It’s true, they really are not dead. It sounds dramatic and improbable, when you put it like that, and maybe it is: After all, they’ve been playing without Kawhi Leonard for more than two weeks now, since Game 4 of their second-round series. All they’ve done since then is win consecutive games to bounce the top-seeded Utah Jazz and punch their own ticket to the conference finals, thump the world-beating second-seeded Phoenix Suns when down 2-0 in the series, and then stave off elimination Monday night with an impressive 116-102 road win. They’re a long way from healthy and whole, but what they are is still alive, and that’s not nothing.
Monday night it was Paul George, repurposed second banana, whose heroics forestalled the grave. George has earned and taken a lot of shit in his career for wilting in the playoffs, mostly as a hyped co-star who failed to rise to the moment when opposing defenses zeroed in on his team’s main guy and pushed him into a bigger role. The situation this year is different, with Kawhi all the way out and the team as a result freed from any serious expectations. Losing without your two-time Finals MVP is perfectly forgivable so long as your effort can at all be described as valiant, and George seems to have embraced the position of long-shot underdog. Monday night he broke loose for an ultra-efficient 41 points on 20 shots, including a whopping 30 points on just 12 shots in the second half, when the Clippers swatted away Phoenix’s one half-serious run and methodically extended their lead back out to double-digits.
With just under five minutes to go in the third quarter and the Suns within six, George brought the ball up the left side, used a Pat Beverley screen to shed Mikal Bridges, and used a cool behind-the-back step-back dribble to send Chris Paul pinwheeling off to hell:
George and unlikely teammate DeMarcus Cousins talked after the game about George’s sorry playoff reputation—Cousins called it “trolling bullshit” and lamented the “internet [controlling] the narrative” about players—with a detectable relief, as if gaudy numbers and the Clippers’ current inspiring run will recast George once and for all as a clutch playoff performer. This gets to the whole vibe of this series: It is nice and good that the Clippers haven’t rolled over and died and I am proud of them, but also right now the absolute most that can be said of them is that they technically have a chance. Teams have come back from 3-1 series deficits just 13 times in NBA history; the present is influenced not at all, in practical terms, by that track record, but it’s a clean and handy way of reminding yourself that teams that fall behind 3-1 in a given playoff series generally do so because they are the crappier of the two teams. The Suns finished the regular season with the second-best record in the league, they’re the healthier team, and they jumped out to such a big series lead because they’re real good. The Clippers may not be fully dead yet, but they are, in the timeless words of Miracle Max, mostly dead.
On the other hand! Two things jump out about this series and give it a little more juice than it might otherwise have: First, Clippers head coach Ty Lue has a really astonishingly strong record in all playoff games with a series on the line:
Again, history does not tug on the present, and Lue will not be able to wave that tweet around and have it show up on the scoreboard if the Clippers are down a couple possessions inside the last minute of Game 6. But it’s fair to say the man has a knack for pulling the correct strings in do-or-die playoff games, and that’s a factor that will give his players some confidence going forward.
The other factor that will boost their sense of what’s possible is their opponent. The Suns haven’t been to a conference final since 2010; head coach Monty Williams has never led a conference finalist; only two Suns rotation players have ever played in a conference final, and one of them is Torrey Craig, who is only barely a part of Williams’s playoff rotation.
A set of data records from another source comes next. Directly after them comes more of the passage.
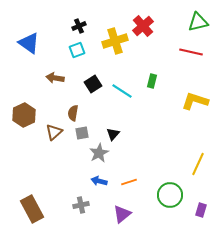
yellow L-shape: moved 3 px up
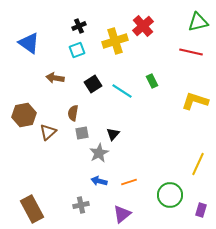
green rectangle: rotated 40 degrees counterclockwise
brown hexagon: rotated 15 degrees clockwise
brown triangle: moved 6 px left
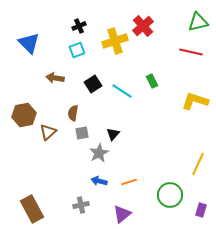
blue triangle: rotated 10 degrees clockwise
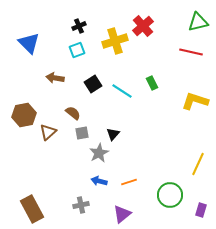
green rectangle: moved 2 px down
brown semicircle: rotated 119 degrees clockwise
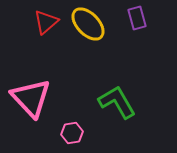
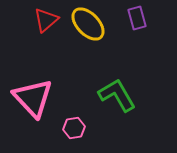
red triangle: moved 2 px up
pink triangle: moved 2 px right
green L-shape: moved 7 px up
pink hexagon: moved 2 px right, 5 px up
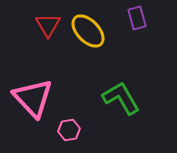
red triangle: moved 2 px right, 5 px down; rotated 20 degrees counterclockwise
yellow ellipse: moved 7 px down
green L-shape: moved 4 px right, 3 px down
pink hexagon: moved 5 px left, 2 px down
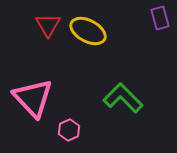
purple rectangle: moved 23 px right
yellow ellipse: rotated 18 degrees counterclockwise
green L-shape: moved 2 px right; rotated 15 degrees counterclockwise
pink hexagon: rotated 15 degrees counterclockwise
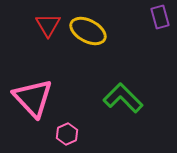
purple rectangle: moved 1 px up
pink hexagon: moved 2 px left, 4 px down
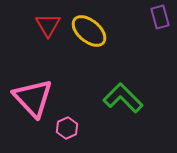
yellow ellipse: moved 1 px right; rotated 12 degrees clockwise
pink hexagon: moved 6 px up
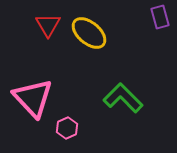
yellow ellipse: moved 2 px down
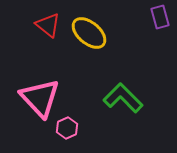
red triangle: rotated 20 degrees counterclockwise
pink triangle: moved 7 px right
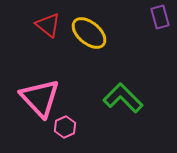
pink hexagon: moved 2 px left, 1 px up
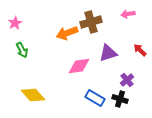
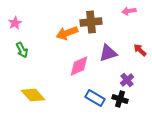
pink arrow: moved 1 px right, 3 px up
brown cross: rotated 10 degrees clockwise
pink diamond: rotated 15 degrees counterclockwise
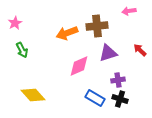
brown cross: moved 6 px right, 4 px down
purple cross: moved 9 px left; rotated 32 degrees clockwise
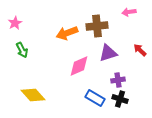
pink arrow: moved 1 px down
Worse, their steady veteran and best or co-best player, Chris Paul, has his own unfortunate playoff reputation. This is just the second time in 16 seasons and 13 playoff appearances that Paul has advanced out of the second round; in an extremely awkward turn of events, the Suns are a shocking, unsustainable 13 points better by net rating in this series with him off the floor. It would be delicious and hysterical and also sickeningly cruel if Paul’s return from COVID quarantine, with his team in a commanding lead and all but packed for their first Finals appearance since 1993, was what doomed the Suns to a gut-churning come-from-ahead loss to Paul’s former team. It would also be sort of cosmically correct, and for that reason alone you simply cannot rule it out.
So even if the Clippers sort of feel like a dead team walking, Lue’s track record, including across these playoffs, Phoenix’s lack of track record, and Paul’s extremely glaring personal track record all encourage a kind of distant optimism that this all might amount to something more than the favorite taking the scenic route to the Finals. Maybe George’s heroics will amount to more than extended stat-padding across what is essentially series garbage time; maybe Paul’s discouraging return to action will sink his own damn team and cement his legacy as a cursed playoff performer; maybe Lue’s outrageous luck in elimination games will be more than sample-size theater. Or maybe the Clippers are in fact already dead, and just don’t know it yet.